Cosa ti ha portato a lasciare il tuo lavoro di rappresentante per un’attività in proprio?
La passione. Solo quella. All’inizio anche parlando con i miei genitori, tutti mi consigliavano di fare entrambe le professioni, di non lasciare subito il mio lavoro. Ed è quello che ho provato a fare per un mese, ma dall’apertura del primo studio ho capito che quella era la mia strada, non con poche difficoltà, a livello di mercato, ma era quello che volevo.
Credo proprio che ti sia cambiata la vita.
Mi è propria cambiata la vita. Ora devo avere attenzioni che da dipendente non avevo. Da piccolo imprenditore devo pensare a fatture, appuntamenti, commercialista e tante altre cose.
Come hai iniziato?
Beh, a livello amatoriale fotografo da sempre, da quando avevo tredici o quattordici anni, lo facevo con la macchina a pellicola di mio padre. Non l’ho portata molto avanti per un motivo economico perché i rotolini costavano, quando li andavi a sviluppare essendo così giovane qualcosa veniva qualcosa no. Poi col tempo l’ho usata sporadicamente per viaggi, per cose private fino al 2008 quando per caso mi capitò di prendere una piccola compatta digitale e da lì ho capito che dentro di me c’era qualcosa che per anni non avevo preso in considerazione. Così, sono riuscito a mettermi da parte qualche soldo per comprare la Mark II.
Il primo matrimonio che hai fotografato?
Era il 2012, lo feci insieme a un amico fotografo professionista.
Quando la decisione di aprire il tuo studio?

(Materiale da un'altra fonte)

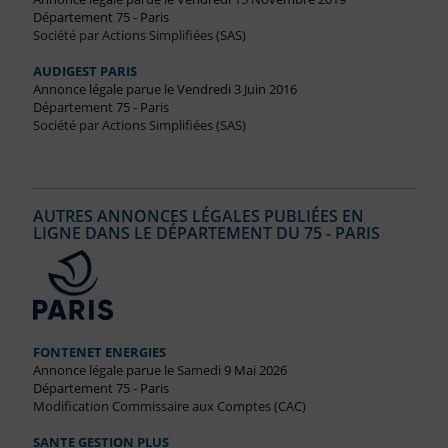
Département 75 - Paris
Société par Actions Simplifiées (SAS)
AUDIGEST PARIS
Annonce légale parue le Vendredi 3 Juin 2016
Département 75 - Paris
Société par Actions Simplifiées (SAS)
AUTRES ANNONCES LÉGALES PUBLIÉES EN
LIGNE DANS LE DÉPARTEMENT DU 75 - PARIS
FONTENET ENERGIES
Annonce légale parue le Samedi 9 Mai 2026
Département 75 - Paris
Modification Commissaire aux Comptes (CAC)
SANTE GESTION PLUS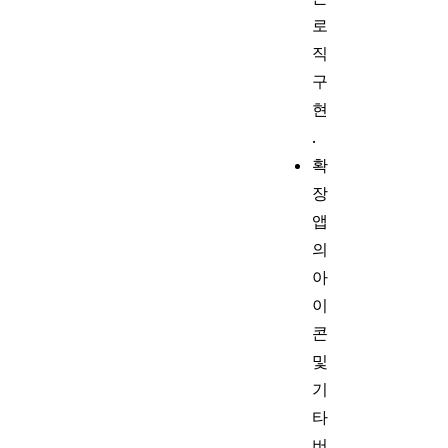
로
직
구
현
.
확
장
앱
의
아
이
콘
및
기
타
버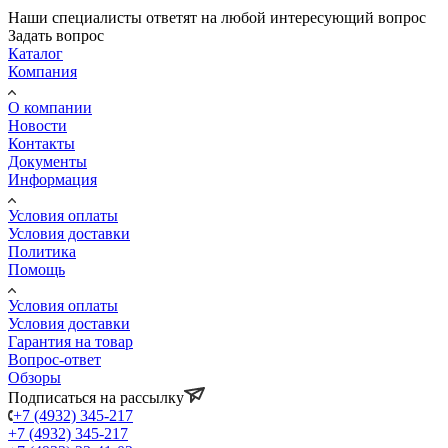
Наши специалисты ответят на любой интересующий вопрос
Задать вопрос
Каталог
Компания
О компании
Новости
Контакты
Документы
Информация
Условия оплаты
Условия доставки
Политика
Помощь
Условия оплаты
Условия доставки
Гарантия на товар
Вопрос-ответ
Обзоры
Подписаться на рассылку
+7 (4932) 345-217
+7 (4932) 345-217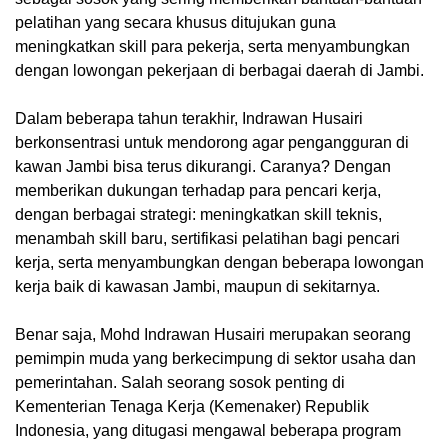
pelatihan yang secara khusus ditujukan guna
meningkatkan skill para pekerja, serta menyambungkan
dengan lowongan pekerjaan di berbagai daerah di Jambi.
Dalam beberapa tahun terakhir, Indrawan Husairi
berkonsentrasi untuk mendorong agar pengangguran di
kawan Jambi bisa terus dikurangi. Caranya? Dengan
memberikan dukungan terhadap para pencari kerja,
dengan berbagai strategi: meningkatkan skill teknis,
menambah skill baru, sertifikasi pelatihan bagi pencari
kerja, serta menyambungkan dengan beberapa lowongan
kerja baik di kawasan Jambi, maupun di sekitarnya.
Benar saja, Mohd Indrawan Husairi merupakan seorang
pemimpin muda yang berkecimpung di sektor usaha dan
pemerintahan. Salah seorang sosok penting di
Kementerian Tenaga Kerja (Kemenaker) Republik
Indonesia, yang ditugasi mengawal beberapa program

Nel 2013, il primo era sul viale Italia qui a Livorno, poi da marzo dello scorso anno mi sono trasferito in questo in cui siamo ora.

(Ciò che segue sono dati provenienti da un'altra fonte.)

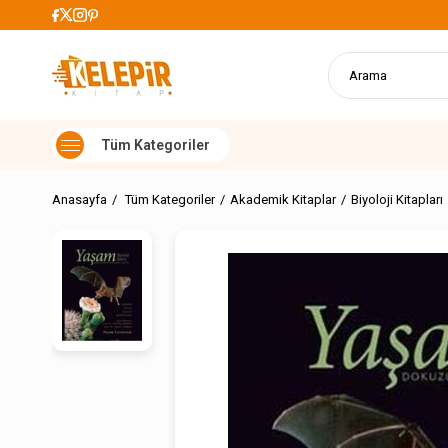
lışverişlerde Kargo Ücretsiz
Anasayfa
Tüm Kategoriler
Akademik Kitaplar
Biyoloji Kitapları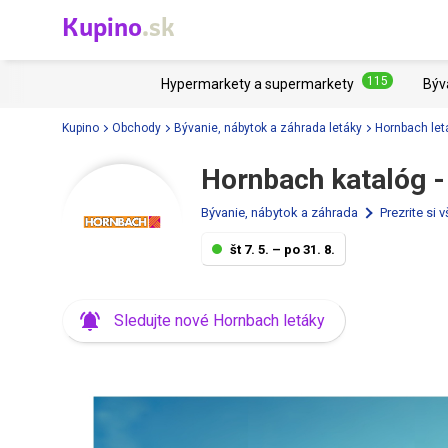
Kupino
.sk
115
Hypermarkety a supermarkety
Býv
Kupino
Obchody
Bývanie, nábytok a záhrada letáky
Hornbach let
Hornbach katalóg -
Bývanie, nábytok a záhrada
Prezrite si
št 7. 5. – po 31. 8.
Sledujte nové Hornbach letáky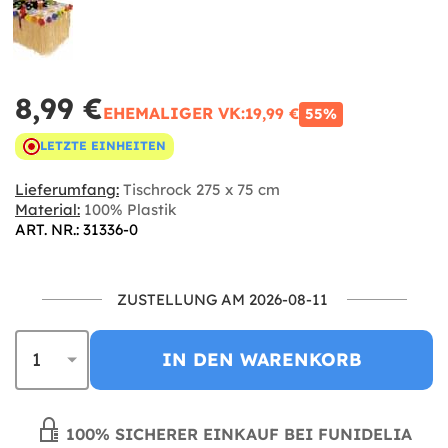
8,99 €
EHEMALIGER VK:
19,99 €
55%
LETZTE EINHEITEN
Lieferumfang:
Tischrock 275 x 75 cm
Material:
100% Plastik
ART. NR.: 31336-0
ZUSTELLUNG AM 2026-08-11
IN DEN WARENKORB
100% SICHERER EINKAUF BEI FUNIDELIA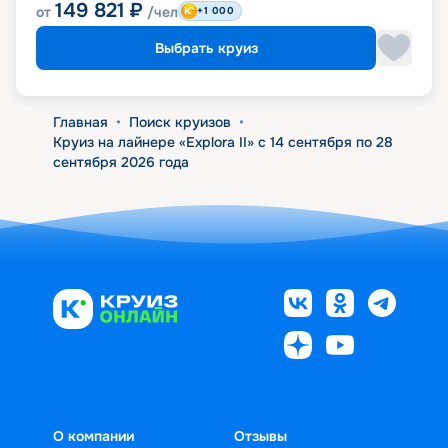
149 821
₽
от
/чел
+1 000
Выбрать круиз
Главная
•
Поиск круизов
•
Круиз на лайнере «Explora II» с 14 сентября по 28
сентября 2026 года
О компании
Отзывы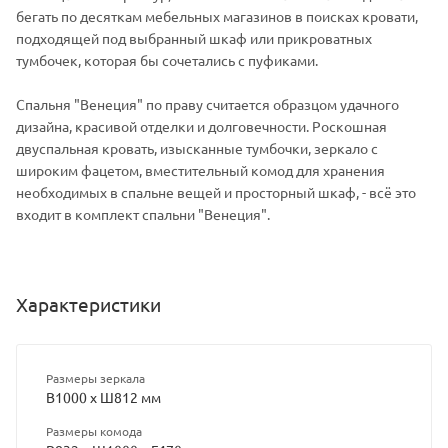
бегать по десяткам мебельных магазинов в поисках кровати,
подходящей под выбранный шкаф или прикроватных
тумбочек, которая бы сочетались с пуфиками.
Спальня "Венеция" по праву считается образцом удачного
дизайна, красивой отделки и долговечности. Роскошная
двуспальная кровать, изысканные тумбочки, зеркало с
широким фацетом, вместительный комод для хранения
необходимых в спальне вещей и просторный шкаф, - всё это
входит в комплект спальни "Венеция".
Характеристики
Размеры зеркала
В1000 х Ш812 мм
Размеры комода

La caratteristica che secondo te deve avere un fotografo che si occupa di matrimoni?
Da quando faccio questo lavoro ho capito che scatti in base a come sei. Il carattere, l’esperienza, il tuo vissuto, le tue sensazioni, quelle riesci a trasmetterle attraverso gli scatti. Possiamo dire che se non senti, non fotografi, o meglio se non riesci a vedere una determinata situazione o, in alcuni casi, ad anticiparla non la fotografi e perdi l’attimo. Le devi anche un po’ immaginare prima. Quindi cosa deve avere un fotografo… (ride n.d.r) non deve avere, deve sentire.
Quindi meglio una foto bruttina ma ricca di significato di una bellissima ma senza emozione?
Certo. Infatti esistono tre tipi di fotografia, la commerciale, quella bella esteticamente e quella bella perché esprime emozioni.
Oltre ai matrimoni ti occupi di servizi fotografici per bambini.
Sì, all’inizio pensavo di farlo insieme alla mia compagna, poi è arrivata l’occasione di questo franchising (Junior Photo Planet n.d.r) e insieme ai matrimoni fotografo i bambini. Ho anche la sezione Newborn in cui scatto foto ai piccoli di pochi giorni.